Tremo al pensiero di trasmetterle il male che ha ucciso tanti suoi coetanei che servivo da dietro il banco e mi chiedevano tutti i giorni quelle mascherine che dallo schermo della tv i politici promettevano e non sono mai arrivate.
Passano i giorni e imparo a convivere con la paura, ma mi assale un forte senso di impotenza e di rabbia covato in queste settimane piene di un inutile sole, trascorse nella speranza finora vana che qualcuno ci fornisse gli strumenti necessari per difenderci da questo nemico. Un aiuto concreto, guanti, mascherine, alcol, per non rischiare di ammalarci, per non essere noi a portare potenzialmente il virus agli altri e per non lasciare le comunità senza un punto di riferimento. Perdoni questo sfogo, spero solo possa essere raccolto da chi ha il potere di migliorare le cose.
Marta Donzelli
Stiamo convivendo con la paura, tutti. Per i nostri cari e per noi stessi. Ci sono amici e familiari che non vedremo più. Stiamo arrivando a diecimila morti in Lombardia, tre volte le vittime del Vajont. È un’ecatombe senza fine. Come lei scrive, il senso di impotenza è collettivo.

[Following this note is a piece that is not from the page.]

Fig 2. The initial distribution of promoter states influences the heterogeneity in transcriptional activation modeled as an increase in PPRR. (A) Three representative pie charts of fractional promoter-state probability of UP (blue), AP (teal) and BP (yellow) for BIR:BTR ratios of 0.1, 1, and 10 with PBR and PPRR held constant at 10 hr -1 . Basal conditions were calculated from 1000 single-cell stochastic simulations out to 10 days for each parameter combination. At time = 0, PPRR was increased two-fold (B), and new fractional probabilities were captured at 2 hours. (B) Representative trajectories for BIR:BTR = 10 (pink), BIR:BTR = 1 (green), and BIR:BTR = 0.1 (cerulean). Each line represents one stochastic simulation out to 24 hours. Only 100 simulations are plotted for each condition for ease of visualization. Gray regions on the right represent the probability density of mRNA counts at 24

La mancanza di strumenti di difesa è una colpa grave di politica e istituzioni, soprattutto perché chi stava sul campo rischiando la vita lo urlava fin dall’inizio. È mancata la protezione, l’aiuto concreto attraverso strumenti come mascherine, guanti, alcool, tamponi. E siamo ancora in ritardo, purtroppo.
Decalogo per la sanità
Il rilancio necessario
Qualche giorno fa in risposta al dottor Landonio lei ha indicato i dieci punti neri della sanità lombarda e italiana.

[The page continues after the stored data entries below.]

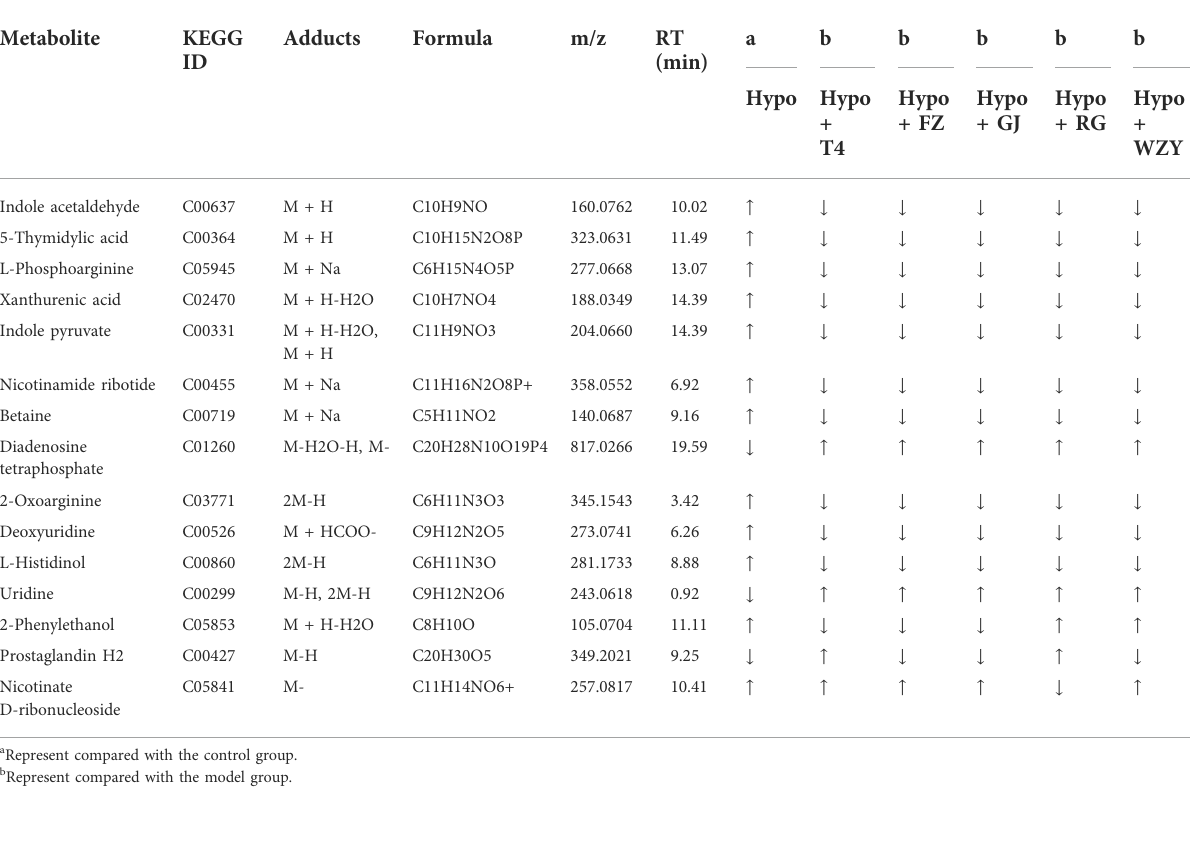
TABLE 1 The biomarkers are affected by the four typical “ hot ” property herbs. Metabolite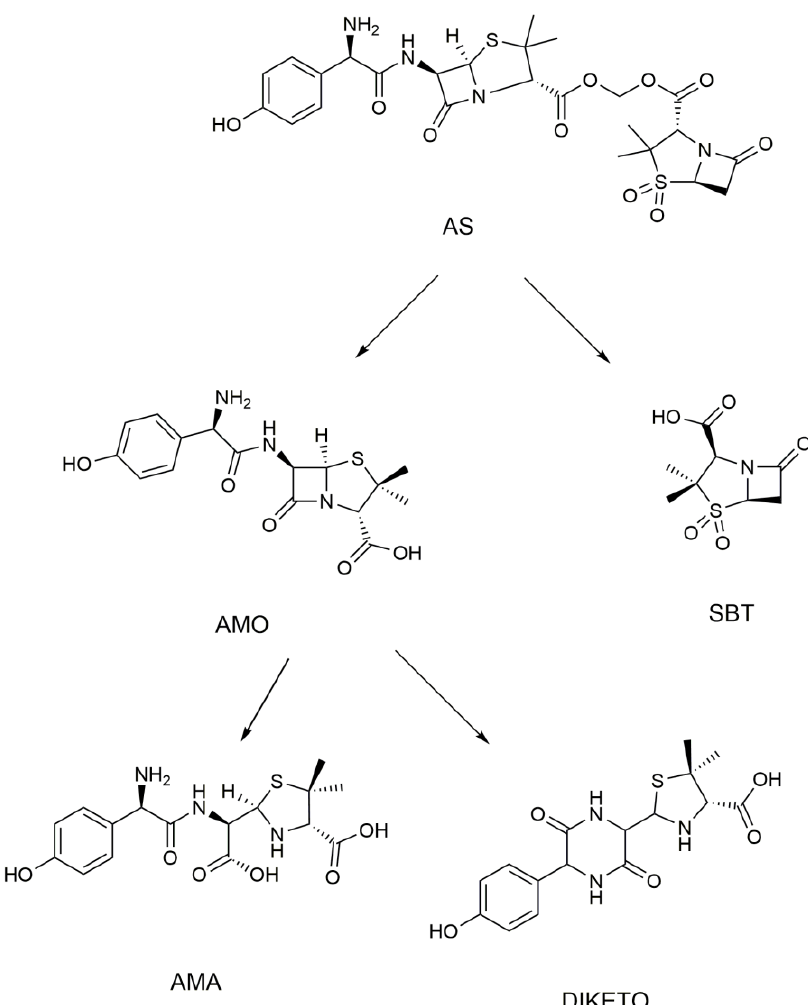
Figure 2. Metabolite-prediction diagram for AS.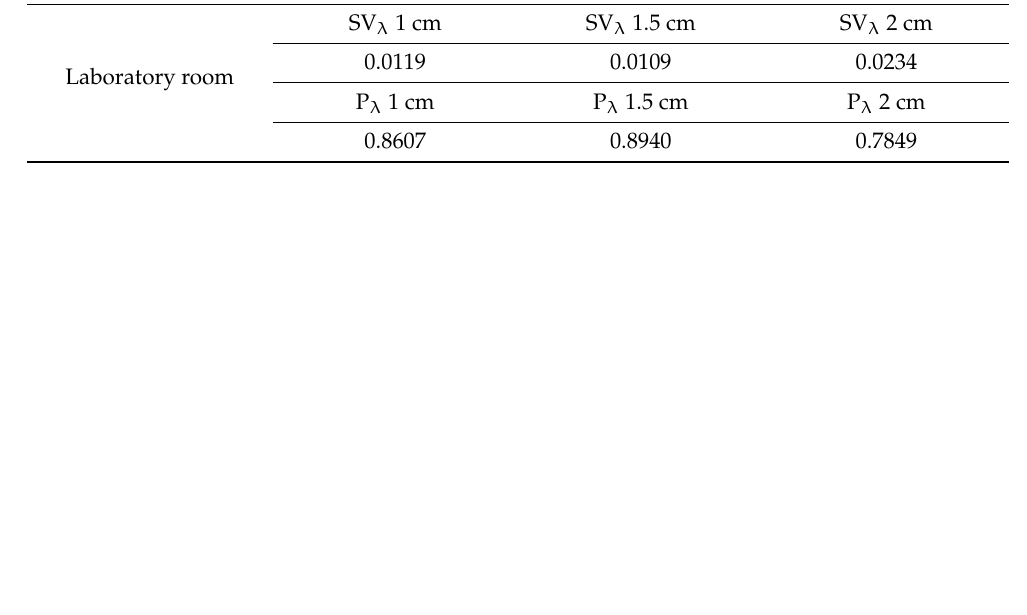
Table 5. Surface variation and planarity values of the point cloud of the lab. room, third case study. Object Figure 12. Sections of the point clouds of the laboratory room; scalar field refers to the planarity value: 1 cm resolution scan ( a ), 1.5 cm resolution scan ( b ), 2 cm resolution scan ( c ).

Nella sua conclusione affermava che questo però non è il momento per sparare sul pianista, intendendo per «pianista» chi ha gestito la sanità in questi anni nella Regione e nel Paese. Quando si dovrà interrompere la tregua?
Filippo Salimbeni
La tregua l’hanno interrotta lunedì gli ordini professionali dei medici della Lombardia,
che hanno denunciato l’assenza di strategie nella prima fase dell’epidemia. Appena prima avevo ricevuto un sollecito da parte del professor Marco Vitale, economista dalla schiena dritta: «Totalmente d’accordo sulla sua affermazione che ora “bisogna remare tutti insieme perché ci sono troppi morti da seppellire”. Ma questa raccomandazione non ci deve impedire che contestualmente si utilizzi la sofferenza e l’indisanitari gnazione che ci uniscono per ragionare sulle responsabilità e sul da farsi. Dunque, va corretta la sua conclusione finale: “Come nei saloon del Far West non si spara sul pianista”. Invece, con tutto il rispetto, la solidarietà e la collaborazione del caso verso tutti, compresi i politici, impegnati a tenere testa allo tsunami, non dobbiamo avere paura di sparare sul pianista. Sono proprio i troppi morti e la lista spaventosa dei morti che chiamano a questo compito critico e autocritico».
Di quei dieci punti faremo presto un dossier, con l’aiuto dei medici coraggiosi che abbiamo chiamato eroi: per rilanciare quel servizio sanitario pubblico che è un grande patrimonio nazionale.
Librerie e lavanderie
Aperte sarebbero utili
Non ho mai visto assembramenti nelle librerie, purtroppo. Eppure una delle cose che ci consigliano di fare, in quarantena, è appunto leggere. Tuttavia le librerie sono chiuse. Allo stesso tempo, invece, sono aperti negozi in cui si possono acquistare casalinghi. Aperti anche ferramenta e tabaccai che vendono veleno. Le lavanderie (che poi sono utili per l’igiene) sono invece chiuse, ma non sarebbero da considerare come servizi alla persona?
Lucio Colella
Sono domande legittime: se restano aperte le tabaccherie dove le code ci sono da sempre, perché rinunciare alle librerie oppure ai musei, dove il distanziamento è possibile? Si tratta di rinunce dovute ai protocolli in caso di pandemia oppure è stata fatta una selezione?
Non so rispondere, se non con l’esigenza di sacrifici necessari per superare l’emergenza.